Studio album by El Original de la Sierra
- Released: June 12, 2001
- Genre: Norteño
- Label: Universal Music Mexico

El Original de la Sierra chronology
|  | Homenaje a Chalino Sánchez (2001) | Ranchero y Mucho Más (2002) |

= Homenaje a Chalino Sánchez =

Homenaje a Chalino Sánchez (Eng.: Homage to Chalino Sánchez) is the title of a studio album released by Regional Mexican artist Jessie Morales as El Original de la Sierra on June 12, 2001. This album became his first number-one hit on the Billboard Top Latin Albums chart. It is a tribute album to the late mexican singer-songwriter Chalino Sánchez.

==Track listing==
This information from Billboard.com and Allmusic.
1. Homenaje a Chalino Sánchez (Jessie Morales) – 3:29
2. Gallo de Sinaloa (Chalino Sánchez) – 3:18
3. El Melón – 2:46
4. Rafael Villareal (Chalino Sánchez) – 3:05
5. Bandido Generoso (Chalino Sánchez) – 3:11
6. Anastacio Pacheco (Chalino Sánchez) – 3:35
7. Mi Compa Chalino (Hernández/Reyes) – 2:24
8. El Original (Jessie Morales) – 2:36
9. Jorge Casares (feat.
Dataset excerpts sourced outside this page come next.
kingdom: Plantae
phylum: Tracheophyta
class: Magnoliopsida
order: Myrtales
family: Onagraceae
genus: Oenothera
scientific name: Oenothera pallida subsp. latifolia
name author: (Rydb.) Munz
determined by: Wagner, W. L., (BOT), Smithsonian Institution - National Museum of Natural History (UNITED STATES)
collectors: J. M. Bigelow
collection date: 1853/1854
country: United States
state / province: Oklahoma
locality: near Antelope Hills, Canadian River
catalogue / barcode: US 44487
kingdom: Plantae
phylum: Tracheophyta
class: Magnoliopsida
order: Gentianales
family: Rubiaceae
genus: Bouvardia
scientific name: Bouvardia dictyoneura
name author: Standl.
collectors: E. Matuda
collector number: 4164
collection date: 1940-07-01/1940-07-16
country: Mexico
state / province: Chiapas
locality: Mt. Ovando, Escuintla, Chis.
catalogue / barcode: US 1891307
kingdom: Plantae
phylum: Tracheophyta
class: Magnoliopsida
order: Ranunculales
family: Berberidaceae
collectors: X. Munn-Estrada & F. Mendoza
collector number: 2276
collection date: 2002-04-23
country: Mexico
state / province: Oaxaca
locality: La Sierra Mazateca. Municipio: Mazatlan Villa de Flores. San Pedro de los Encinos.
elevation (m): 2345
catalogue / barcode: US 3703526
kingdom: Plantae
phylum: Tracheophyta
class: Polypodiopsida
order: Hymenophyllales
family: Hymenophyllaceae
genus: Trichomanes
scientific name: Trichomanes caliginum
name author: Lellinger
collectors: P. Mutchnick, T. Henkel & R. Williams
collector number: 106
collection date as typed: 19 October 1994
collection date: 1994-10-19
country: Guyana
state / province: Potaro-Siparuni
El Jilguero) (Chalino Sánchez) – 2:39
10. Florita del Alma (Jesús Cabral) – 3:32
11. Nieves de Enero (Mario Molina Montes) – 3:14
12. Alma Enamorada (performed by Chalino Sánchez) (Rafael Elizondo) – 2:17

==Chart performance==

| Chart (2001) | Peak position |
|---|---|
| US Billboard Top Latin Albums | 1 |
| US Billboard Regional/Mexican Albums | 1 |
| US Billboard 200 | 146 |

==Sales and certifications==

| Region | Certification | Certified units/sales |
| United States (RIAA) | Platinum (Latin) | 100,000^{^} |
^{^} Shipments figures based on certification alone.